◆ **PROBLEM STATEMENT**
The answer must be the full data, restated word for word, with no pictures in it.

╔══

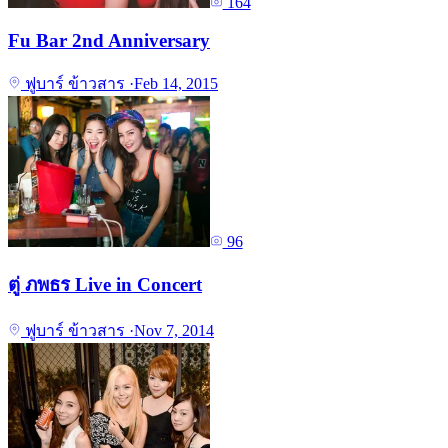
164
Fu Bar 2nd Anniversary
ฟูบาร์ ข้าวสาร
·
Feb 14, 2015
96
ตู่ ภพธร Live in Concert
ฟูบาร์ ข้าวสาร
·
Nov 7, 2014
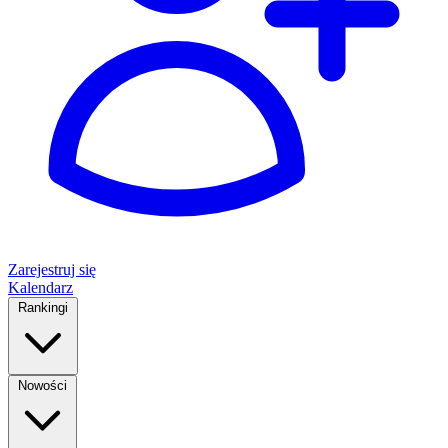
Zarejestruj się
Kalendarz
Rankingi
Nowości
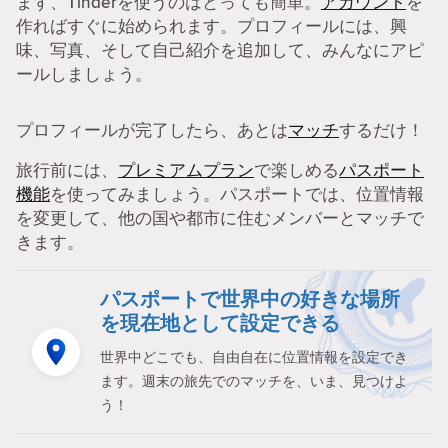
まず、Tinderを使うのはとっても簡単。
アカウント
を
作ればすぐに始められます。プロフィールには、興
味、写真、そして自己紹介を追加して、みんなにアピ
ールしましょう。
プロフィールが完了したら、あとは
マッチ
するだけ！
旅行前には、
プレミアムプラン
で楽しめる
パスポート
機能
を使ってみましょう。パスポートでは、位置情報
を変更して、他の国や都市に住むメンバーとマッチで
きます。
パスポートで世界中の好きな場所
を現在地として設定できる
世界中どこでも、自由自在に位置情報を設定でき
ます。週末の旅先でのマッチを、いま、見つけよ
う！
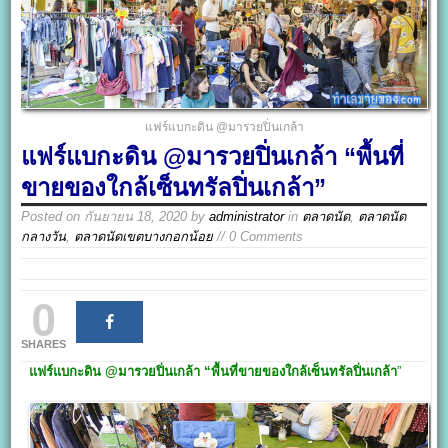
แฟร์แบกะดิน @มารวยปิ่นเกล้า
แฟร์แบกะดิน @มารวยปิ่นเกล้า “พื้นที่
ขายของใกล้เซ็นทรัลปิ่นเกล้า”
Posted on
กันยายน 18, 2020
by
administrator
in
ตลาดนัด
,
ตลาดนัด
กลางวัน
,
ตลาดนัดเขตบางกอกน้อย
// 0 Comments
0
SHARES
แฟร์แบกะดิน @
มารวยปิ่นเกล้า
“พื้นที่ขายของใกล้
เซ็นทรัลปิ่นเกล้า
”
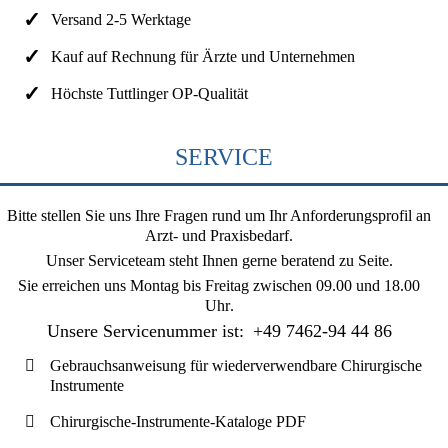
Versand 2-5 Werktage
Kauf auf Rechnung für Ärzte und Unternehmen
Höchste Tuttlinger OP-Qualität
SERVICE
Bitte stellen Sie uns Ihre Fragen rund um Ihr Anforderungsprofil an
Arzt- und Praxisbedarf.
Unser Serviceteam steht Ihnen gerne beratend zu Seite.
Sie erreichen uns
Montag bis Freitag zwischen 09.00 und 18.00
Uhr
.
Unsere Servicenummer ist:
+49 7462-94 44 86
Gebrauchsanweisung für wiederverwendbare Chirurgische
Instrumente
Chirurgische-Instrumente-Kataloge PDF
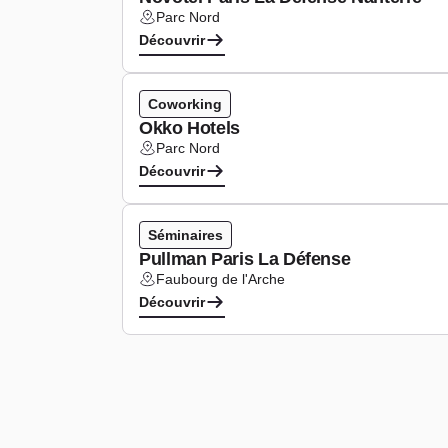
Parc Nord
Lieu :
Découvrir
Coworking
Okko Hotels
Parc Nord
Lieu :
Découvrir
Séminaires
Pullman Paris La Défense
Faubourg de l'Arche
Lieu :
Découvrir
Pagination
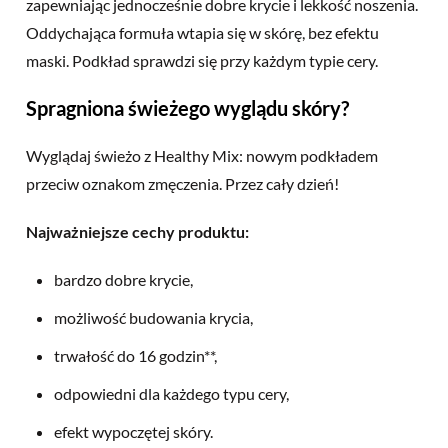
zapewniając jednocześnie dobre krycie i lekkość noszenia.
Oddychająca formuła wtapia się w skórę, bez efektu
maski. Podkład sprawdzi się przy każdym typie cery.
Spragniona świeżego wyglądu skóry?
Wyglądaj świeżo z Healthy Mix: nowym podkładem
przeciw oznakom zmęczenia. Przez cały dzień!
Najważniejsze cechy produktu:
bardzo dobre krycie,
możliwość budowania krycia,
trwałość do 16 godzin**,
odpowiedni dla
każdego typu
cery,
efekt wypoczętej skóry.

╚══

◆ **RESULT OF THE EXERCISE**
164
Fu Bar 2nd Anniversary
ฟูบาร์ ข้าวสาร
·
Feb 14, 2015
96
ตู่ ภพธร Live in Concert
ฟูบาร์ ข้าวสาร
·
Nov 7, 2014
Zarejestruj się
Kalendarz
Rankingi
Nowości
まず、Tinderを使うのはとっても簡単。
アカウント
を
作ればすぐに始められます。プロフィールには、興
味、写真、そして自己紹介を追加して、みんなにアピ
ールしましょう。
プロフィールが完了したら、あとは
マッチ
するだけ！
旅行前には、
プレミアムプラン
で楽しめる
パスポート
機能
を使ってみましょう。パスポートでは、位置情報
を変更して、他の国や都市に住むメンバーとマッチで
きます。
パスポートで世界中の好きな場所
を現在地として設定できる
世界中どこでも、自由自在に位置情報を設定でき
ます。週末の旅先でのマッチを、いま、見つけよ
う！
แฟร์แบกะดิน @มารวยปิ่นเกล้า
แฟร์แบกะดิน @มารวยปิ่นเกล้า “พื้นที่
ขายของใกล้เซ็นทรัลปิ่นเกล้า”
Posted on
กันยายน 18, 2020
by
administrator
in
ตลาดนัด
,
ตลาดนัด
กลางวัน
,
ตลาดนัดเขตบางกอกน้อย
// 0 Comments
0
SHARES
แฟร์แบกะดิน @
มารวยปิ่นเกล้า
“พื้นที่ขายของใกล้
เซ็นทรัลปิ่นเกล้า
”
Versand 2-5 Werktage
Kauf auf Rechnung für Ärzte und Unternehmen
Höchste Tuttlinger OP-Qualität
SERVICE
Bitte stellen Sie uns Ihre Fragen rund um Ihr Anforderungsprofil an
Arzt- und Praxisbedarf.
Unser Serviceteam steht Ihnen gerne beratend zu Seite.
Sie erreichen uns
Montag bis Freitag zwischen 09.00 und 18.00
Uhr
.
Unsere Servicenummer ist:
+49 7462-94 44 86
Gebrauchsanweisung für wiederverwendbare Chirurgische
Instrumente
Chirurgische-Instrumente-Kataloge PDF
Parc Nord
Lieu :
Découvrir
Coworking
Okko Hotels
Parc Nord
Lieu :
Découvrir
Séminaires
Pullman Paris La Défense
Faubourg de l'Arche
Lieu :
Découvrir
Pagination
zapewniając jednocześnie dobre krycie i lekkość noszenia.
Oddychająca formuła wtapia się w skórę, bez efektu
maski. Podkład sprawdzi się przy każdym typie cery.
Spragniona świeżego wyglądu skóry?
Wyglądaj świeżo z Healthy Mix: nowym podkładem
przeciw oznakom zmęczenia. Przez cały dzień!
Najważniejsze cechy produktu:
bardzo dobre krycie,
możliwość budowania krycia,
trwałość do 16 godzin**,
odpowiedni dla
każdego typu
cery,
efekt wypoczętej skóry.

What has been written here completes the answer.